SHANGHAI, China, October 28, 2003 (ENS) - The first Chinese producer of organic honey, a manufacturer of testing kits to detect genetically modified organisms, and an organic food company have won the first green business competition in China. The contest is sponsored by New Ventures, a project of the World Resources Institute's Sustainable Enterprise Program.

One of the winning companies is Beijing Organic Foods Co., Ltd., a pioneer enterprise in China's organic foods market which currently has sales of $2.3 million. The company sells products in 60 supermarkets throughout 12 cities in China.

Also a winner is ChongQing Jinbiao Biotechnology Company, Ltd, a company that manufactures and markets testing kits that can detect genetically modified organisms in one minute and cost one-fourth less than the industry average.

The third winning firm is Nanjing Ruikang Agriculture Co., Ltd., a company that produces and exports organic honey to the United States, Japan and Europe and holds 66 percentage of the global market for organic royal jelly.

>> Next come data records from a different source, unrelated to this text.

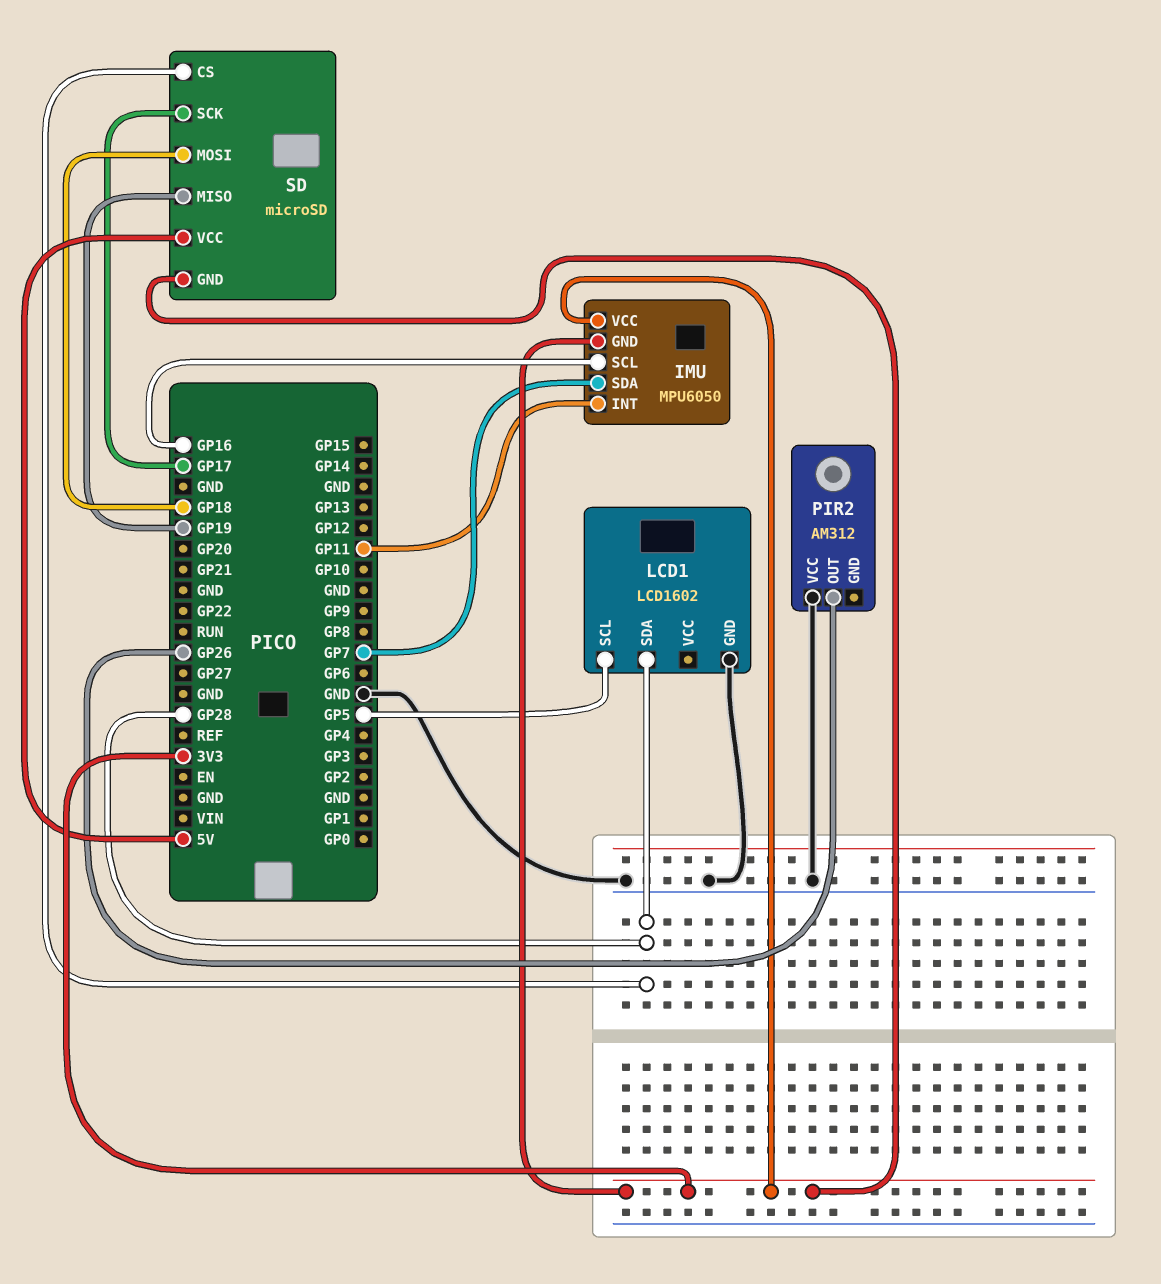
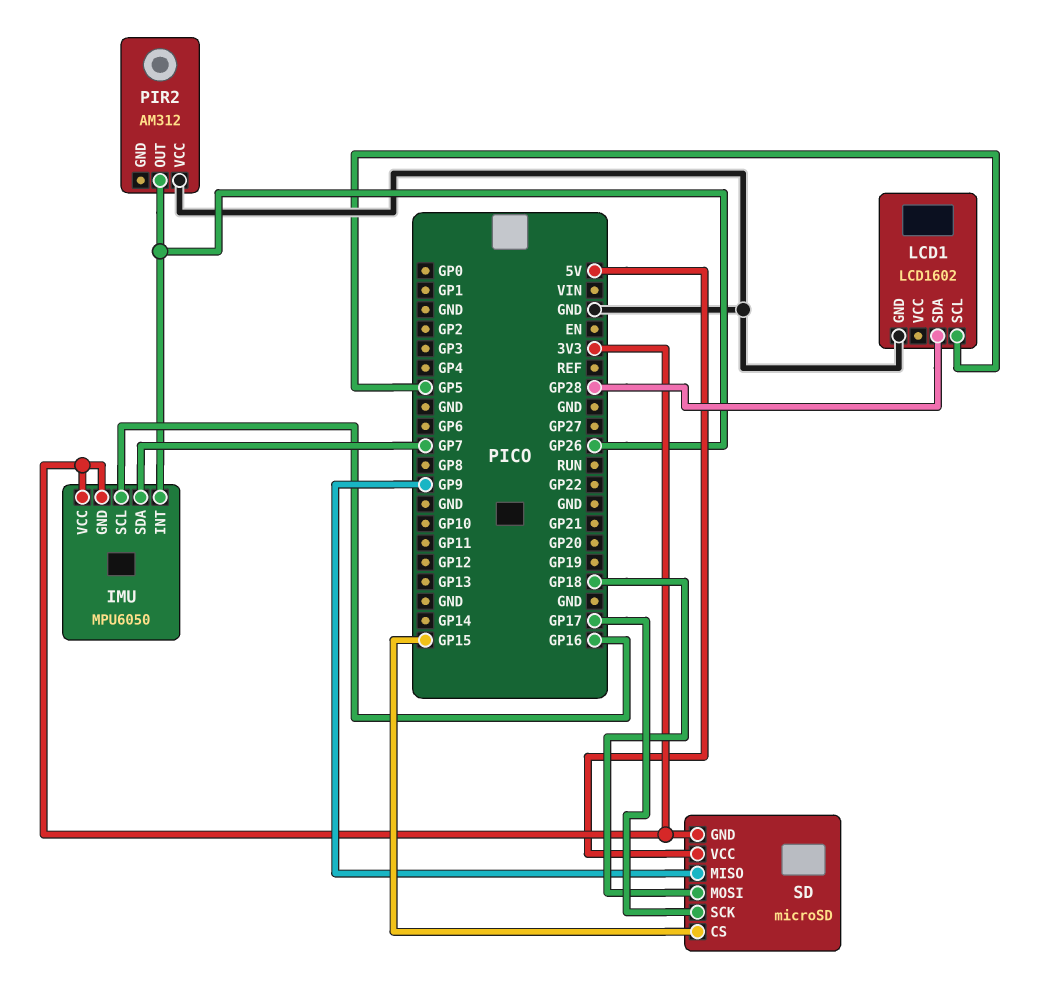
IMU pin INT: GP11 -> GP26
SD pin CS: GP28 -> GP15
SD pin MISO: GP19 -> GP9

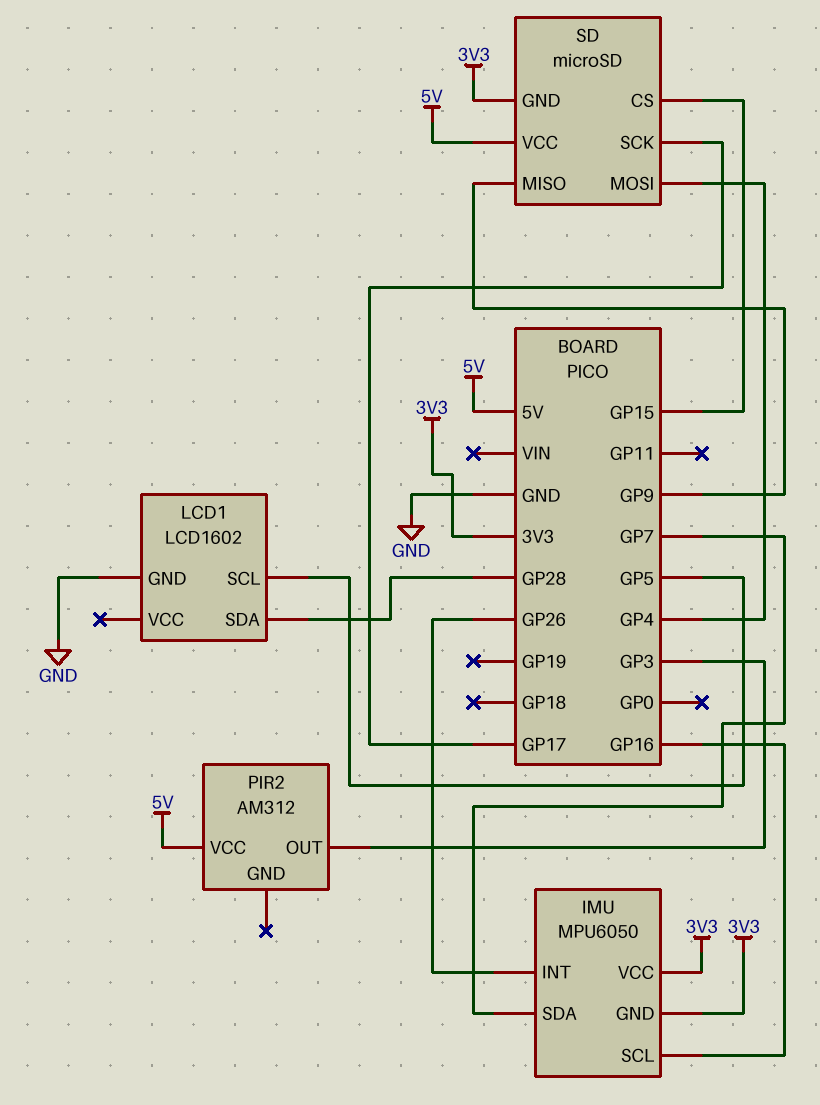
PIR2 pin OUT: GP26 -> GP3
PIR2 pin VCC: GND -> 5V
SD pin MOSI: GP18 -> GP4

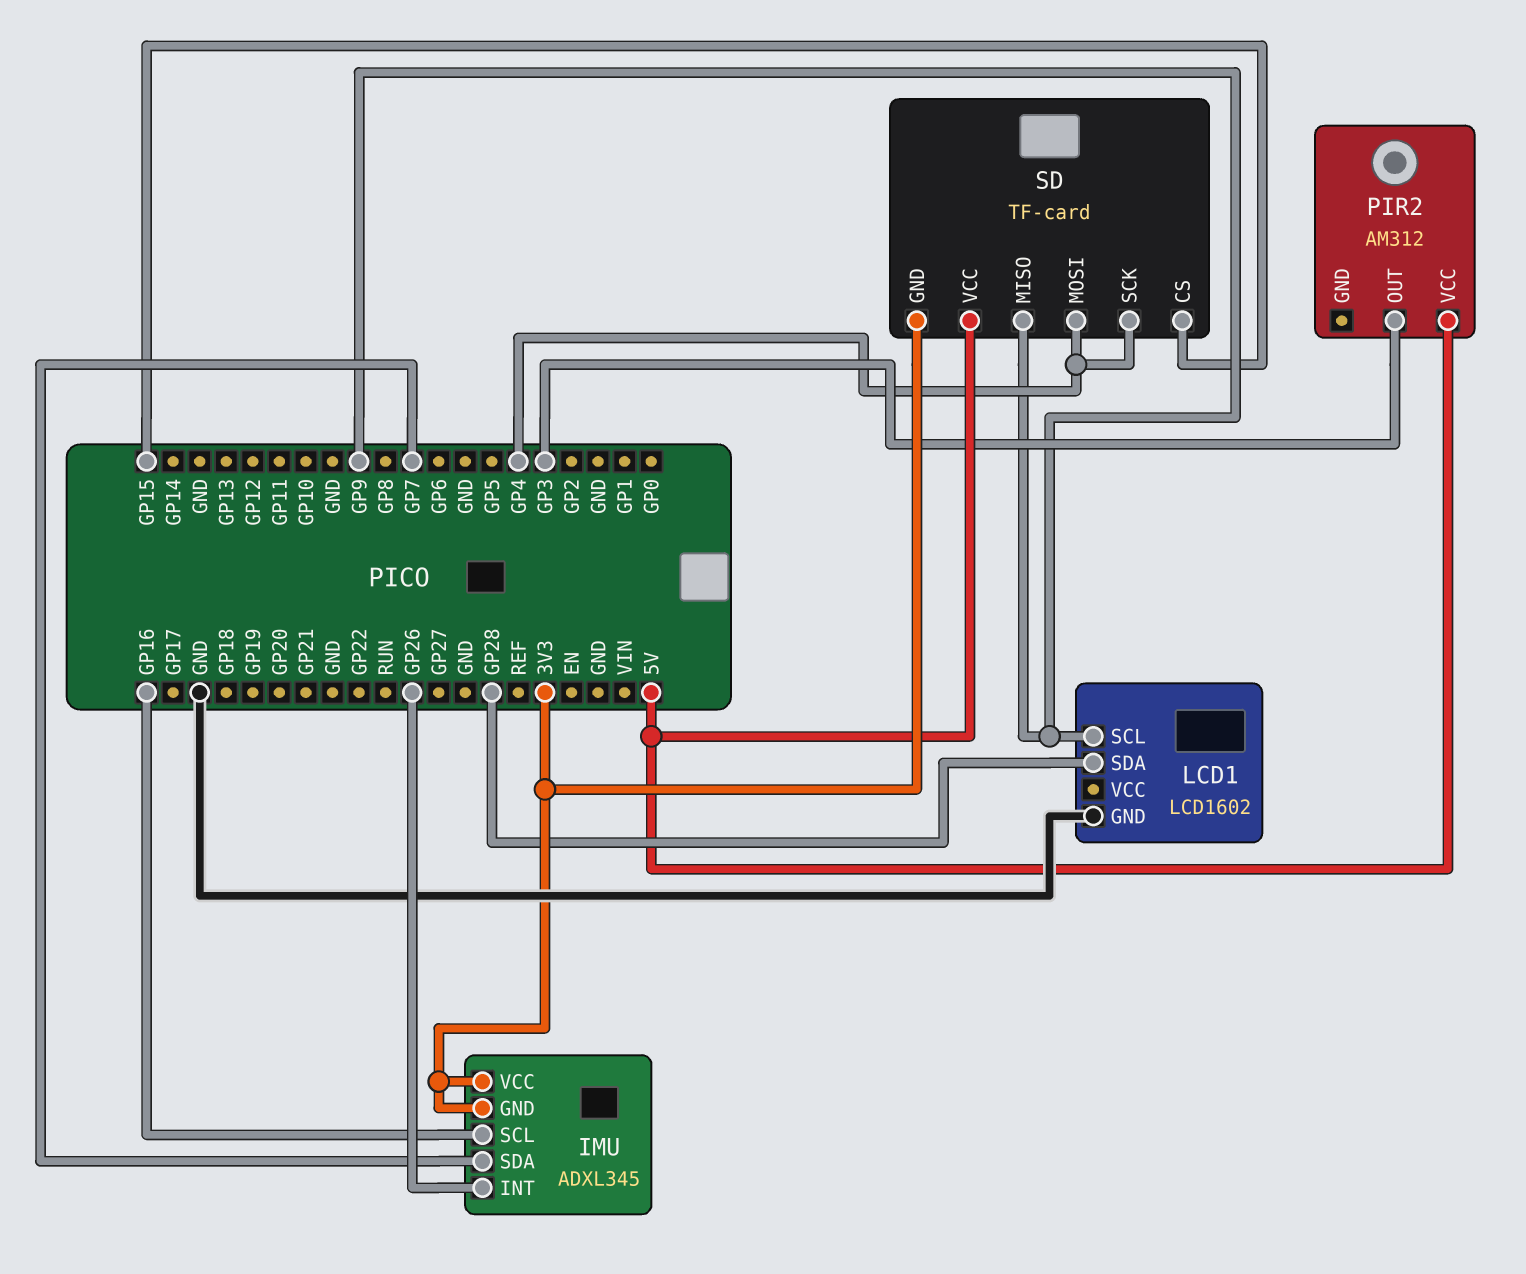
IMU: MPU6050 -> ADXL345
LCD1 pin SCL: GP5 -> GP9
SD: microSD -> TF-card
SD pin SCK: GP17 -> GP4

The winners, chosen from among 10 finalists, were announced at the end of the first annual New Ventures Investor Forum in China, held October 21-22, in Shanghai. It is a marketplace for investors in sustainable enterprises. The forum is sponsored by the World Resources Institute (WRI) and Citigroup.

The winning companies, whose business plans call for investments ranging from $500,000 to $1.5 million, now will have the opportunity to negotiate for venture capital with these investors.

"Although three companies were selected for special mention, I believe that all the 10 finalists are winners. The experience they gained through the New Ventures program will bring them to the next level of sophistication to meet requirements in future business planning and expansion," said Richard Stanley, Citigroup country officer for China.

Since September 2000, New Ventures has hosted three investor forums in Latin America that have facilitated investments of $6.4 million to several sustainable businesses. Last year, WRI and Citigroup expanded the New Ventures program to China.

"The businesses represented at the forum demonstrate that there are profitable opportunities in China's fast growing environmental sectors," said Luiz Ros, director of WRI's New Ventures program.

At the forum, the International Finance Corporation signed an agreement to bring the New Ventures program to Indonesia.